(Stored data entries)
···
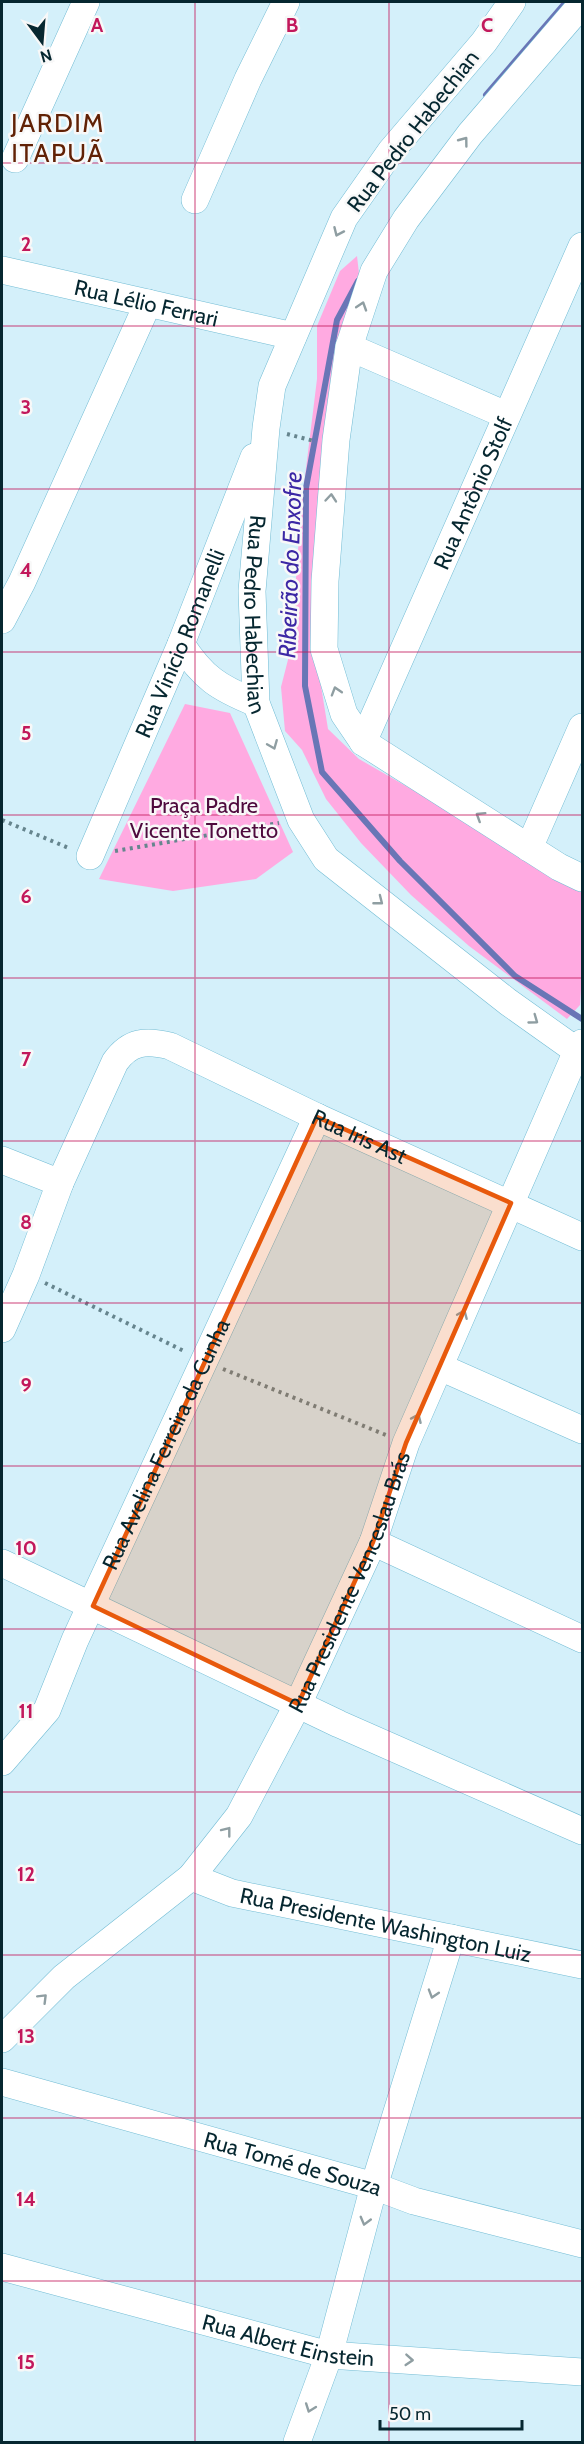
<svg xmlns="http://www.w3.org/2000/svg" width="584" height="2444" font-family="Cabin,sans-serif">
  <style>
    .green { fill: #ffaae1 }
    .lines { fill: none; stroke-linecap: round; stroke-linejoin: round }
    .stream { stroke: #6976b6; stroke-width: 6 }
    .minor-casing { stroke: #72bcd4; stroke-width: 28 }
    .path { stroke: #66858e; stroke-width: 4; stroke-dasharray: 3 4.5; stroke-linecap: butt }
    .minor { stroke: #fff; stroke-width: 27 }
    .oneway { stroke: #8f9ea2 }
    .marked { fill: #e8590c; fill-opacity: 0.2; stroke: #e8590c; stroke-width: 4.5; stroke-linejoin: round }
    .grid { fill: none; stroke: #c2185b; stroke-width: 1.5; stroke-opacity: 0.55 }
    .labels { text-anchor: middle; dominant-baseline: central; stroke-width: 5; stroke-linejoin: round; paint-order: stroke }
    .street-label { font-size: 22px; fill: #062730; stroke: #f8f8f8 }
    .park-label { font-size: 22px; fill: #4e0a3d; stroke: #f8f8f8 }
    .water-label { font-size: 24px; font-style: italic; fill: #3c27a5; stroke: #f8f8f8 }
    .quarter-label { font-size: 26px; letter-spacing: 1.5px; fill: #612105; stroke: #f8f8f8 }
    .grid-label { font-size: 20px; text-anchor: middle; font-weight: bold; fill: #c2185b; stroke: #f8f8f8; stroke-width: 5; stroke-linejoin: round; paint-order: stroke }
  </style>
  <rect width="100%" height="100%" fill="#d4f0fa"/>
  <path class="green" d="M357,256L361,291L330,397L321,461L319,577L315,649L328,729L359,759L562,876L582,893V973L580,1005L567,1019L469,946L411,895L361,843L326,799L302,750L285,731L281,687L291,648L301,509L317,379V326L340,271Z
    M185,704L230,713L293,852L256,879L173,891L99,879Z"/>
  <g class="lines">
    <path class="stream" d="M486,95L566,2
      M358,281L337,320L306,488L305,686L322,772L400,861L515,976L582,1019"/>
    <g class="minor-casing">
      <g id="minor">
        <path id="s1" d="M512,2L484,42L391,151L344,218L272,386L266,428L252,591L256,703L301,820L326,859L508,1002L577,1051"/>
        <path d="M582,4L470,134L406,219L374,271L349,347L336,440L325,581L324,649L344,714L363,742L559,867L582,878"/>
        <path d="M15,159L86,2"/>
        <path d="M195,200L248,79L286,2"/>
        <path id="s2" d="M2,270L293,336"/>
        <path d="M349,347L506,415"/>
        <path d="M2,620L22,582L148,303"/>
        <path d="M181,644C203,678 219,688 256,703"/>
        <path id="s3" d="M363,742L582,246"/>
        <path d="M529,848L582,727"/>
        <path id="s4" d="M90,856L181,644L254,457"/>
        <path d="M2,1160L60,1183"/>
        <path id="s5" d="M2,1329L26,1275L60,1183L115,1062C130,1041 146,1040 170,1046L317,1117L582,1237"/>
        <path d="M440,1367L582,1430"/>
        <path d="M373,1542L582,1639"/>
        <path d="M2,1563L339,1724L582,1831"/>
        <path id="s6" d="M2,1762L47,1710L75,1640L317,1117"/>
        <path id="s7" d="M191,1877L232,1893L582,1965"/>
        <path id="s8" d="M2,2039L64,1977L191,1877L239,1816L298,1704L373,1542L406,1443L577,1051L582,1043"/>
        <path id="s9" d="M2,2082L374,2186L414,2201L582,2244"/>
        <path id="s10" d="M2,2267L329,2355L582,2372"/>
        <path d="M297,2442L329,2355L374,2186L451,1938"/>
      </g>
    </g>
    <path class="path" d="M287,434L314,441
      M2,820L71,849
      M115,851L279,823
      M45,1283L186,1352
      M223,1369L386,1435"/>
    <use href="#minor" class="minor"/>
  </g>
  <defs><path id="oneway-chevron" d="M-2-3.5L2.5 0L-2 3.5" fill="none" stroke-width="1.6" stroke-linecap="round" stroke-linejoin="round" transform="scale(1.5)"/></defs>
  <g class="oneway">
    <use href="#oneway-chevron" transform="translate(464 141) rotate(-53)"/>
    <use href="#oneway-chevron" transform="translate(338 232) rotate(114)"/>
    <use href="#oneway-chevron" transform="translate(362 306) rotate(-72)"/>
    <use href="#oneway-chevron" transform="translate(331 498) rotate(-85)"/>
    <use href="#oneway-chevron" transform="translate(336 691) rotate(-107)"/>
    <use href="#oneway-chevron" transform="translate(273 745) rotate(68)"/>
    <use href="#oneway-chevron" transform="translate(480 816) rotate(-148)"/>
    <use href="#oneway-chevron" transform="translate(379 901) rotate(38)"/>
    <use href="#oneway-chevron" transform="translate(534 1020) rotate(36)"/>
    <use href="#oneway-chevron" transform="translate(463 1314) rotate(-67)"/>
    <use href="#oneway-chevron" transform="translate(417 1418) rotate(-66)"/>
    <use href="#oneway-chevron" transform="translate(227 1831) rotate(-52)"/>
    <use href="#oneway-chevron" transform="translate(433 1994) rotate(107)"/>
    <use href="#oneway-chevron" transform="translate(43 1998) rotate(-45)"/>
    <use href="#oneway-chevron" transform="translate(365 2221) rotate(105)"/>
    <use href="#oneway-chevron" transform="translate(409 2360) rotate(4)"/>
    <use href="#oneway-chevron" transform="translate(310 2408) rotate(110)"/>
  </g>
  <path class="marked" d="M317,1117L511,1203L406,1443L373,1542L298,1704L93,1606Z"/>
  <path class="grid" d="M195,2V2442M389,2V2442M2,163H582M2,326H582M2,489H582M2,652H582M2,815H582M2,978H582M2,1141H582M2,1303H582M2,1466H582M2,1629H582M2,1792H582M2,1955H582M2,2118H582M2,2281H582"/>
  <g class="labels">
    <g class="street-label">
      <text transform="translate(413 131) rotate(-52)">Rua Pedro Habechian</text>
      <text stroke="none"><textPath href="#s2" startOffset="148">Rua Lélio Ferrari</textPath></text>
      <text stroke="none"><textPath href="#s3" startOffset="272">Rua Antônio Stolf</textPath></text>
      <text stroke="none"><textPath href="#s1" startOffset="686">Rua Pedro Habechian</textPath></text>
      <text stroke="none"><textPath href="#s4" startOffset="231">Rua Vinício Romanelli</textPath></text>
      <text stroke="none"><textPath href="#s5" startOffset="562">Rua Iris Ast</textPath></text>
      <text stroke="none"><textPath href="#s6" startOffset="360">Rua Avelina Ferreira da Cunha</textPath></text>
      <text stroke="none"><textPath href="#s8" startOffset="586">Rua Presidente Venceslau Brás</textPath></text>
      <text stroke="none"><textPath href="#s7" startOffset="201">Rua Presidente Washington Luiz</textPath></text>
      <text stroke="none"><textPath href="#s9" startOffset="302">Rua Tomé de Souza</textPath></text>
      <text stroke="none"><textPath href="#s10" startOffset="296">Rua Albert Einstein</textPath></text>
    </g>
    <g class="park-label">
      <text x="204" y="805">Praça Padre<tspan x="204" dy="25">Vicente Tonetto</tspan></text>
    </g>
    <g class="water-label">
      <text transform="translate(290 565) rotate(-88)">Ribeirão do Enxofre</text>
    </g>
    <g class="quarter-label">
      <text x="58" y="123">JARDIM<tspan x="58" dy="30">ITAPUÃ</tspan></text>
    </g>
  </g>
  <g class="grid-label">
    <text x="97" y="32">A</text>
    <text x="292" y="32">B</text>
    <text x="487" y="32">C</text>
    <text x="26" y="251">2</text>
    <text x="26" y="414">3</text>
    <text x="26" y="577">4</text>
    <text x="26" y="740">5</text>
    <text x="26" y="903">6</text>
    <text x="26" y="1066">7</text>
    <text x="26" y="1229">8</text>
    <text x="26" y="1392">9</text>
    <text x="26" y="1555">10</text>
    <text x="26" y="1718">11</text>
    <text x="26" y="1881">12</text>
    <text x="26" y="2043">13</text>
    <text x="26" y="2206">14</text>
    <text x="26" y="2369">15</text>
  </g>
  <rect width="584" height="2444" fill="none" stroke="#062730" stroke-width="6"/>
  <g transform="translate(42 42) rotate(164)" stroke="#f8f8f8" stroke-width="4.5" paint-order="stroke">
  <path d="M0-4.5L10 22L0 15L-10 22Z" fill="#062730"/>
  <text y="-9" font-size="16" font-weight="bold" text-anchor="middle" fill="#062730">N</text>
  </g>
  <path d="M380 2420v9h142v-9" fill="none" stroke="#062730" stroke-width="3"/>
  <text x="389" y="2420" font-size="18" fill="#062730" stroke="#f8f8f8" stroke-width="4.5" paint-order="stroke">50 m</text>
</svg>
···
Activity » Copy out all lines from the records where the word "rect" appears.

Task solution »
  <rect width="100%" height="100%" fill="#d4f0fa"/>
  <rect width="584" height="2444" fill="none" stroke="#062730" stroke-width="6"/>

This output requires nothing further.